For us, the call would be the same: set aside the ordinary business of life and repent!  He might focus on other things, on jobs or on trips to visit family or go to the doctor.  He would call us from our favorite activities, from any of the dozens of things that crowd our lives and slowly squeeze time for Bible study and prayer out of our days.  He would call us to gather and repent, that we, too, might see days of blessings and abundance again.

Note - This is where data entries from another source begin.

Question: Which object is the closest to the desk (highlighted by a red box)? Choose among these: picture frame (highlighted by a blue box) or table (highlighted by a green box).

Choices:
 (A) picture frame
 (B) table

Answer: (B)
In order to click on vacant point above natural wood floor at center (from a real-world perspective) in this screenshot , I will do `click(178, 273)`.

Except, our relationship with God is not a national covenant, and we ought not to be dealing with God for merely external goods.  We have an abundance, like almost no other time in history.  Oh, sure, a couple of years ago, the economy was clicking along, and people were more optimistic and people were enjoying their blessings.  Except they were not giving thanks as they surely ought to.  And they were taking the abundance for granted, as permission to accumulate toys and fancy clothes, and to take long trips and such-like.  Most didn't receive the blessings in order to serve the Lord more fully, or to help our less fortunate brother out.  We took it as a personal treat to be spent on our own pleasures.  We lived like kings – better than most kings in human history – and dreamed that it would go on for the rest of our lives.

Today things look spooky.  The economy is tanking.  Consumer confidence is down, inflation is getting worse, and gloom is dominating the national psyche.  For most of us, things haven't really changed - except our mood.  But we need to be aware that we depend on God's blessings, or else things can go really bad really fast.  Just as He did through Joel, God calls us to repent.  We need to set aside the ordinary things of life, and take time to confess our sins and sincerely ask God for forgiveness and blessing.

Chief of all the blessings we need is faith.  We need to remember the One who was prophesied, the One who was wounded for our transgressions and bruised for our iniquities.  He bore our sins on the cross to rescue us, not from a bad economy or from the gloomy prospects of the future of America, but from our sins and from the condemnation we have so richly deserved.  We don't have to wait and wonder, as did the people of the time of Joel, to see if God will turn and bless us.  He has done it already!  He has forgiven us by the death and resurrection of Jesus, and has filled us with the hope of resurrection from our graves and of life everlasting with Him in glory.

Whether the economy rebounds or continues to sink, we have the final and ultimate questions answered already.  Perhaps God will raise up again the good life and we shall celebrate abundance in this life again, but even if He does not, we can celebrate forgiveness, life, and salvation!  As Job declared, "Behold, how happy is the man whom God reproves, So do not despise the discipline of the Almighty.  For He inflicts pain, and gives relief; He wounds, and His hands also heal."

We are a wounded people, in need of the wounded Savior.  The difference between us and Him, however is that our wounds are self-inflicted, and although He bore them willingly, His wounds are ours – Surely He hath borne our griefs and carried our sorrows.

The hope of the people in Joel's time was that God would return prosperity and abundance to them.  Our hope is that He will sustain us in faith, forgive us our sins, and count us worthy for Christ's sake to be His holy people and serve Him here in time and there in eternity.  We know that He returned to bless them back then, and we can be confident that He will bless us now, for Christ's sake.

In the Name of the Father, and of the Son, and of the Holy Ghost.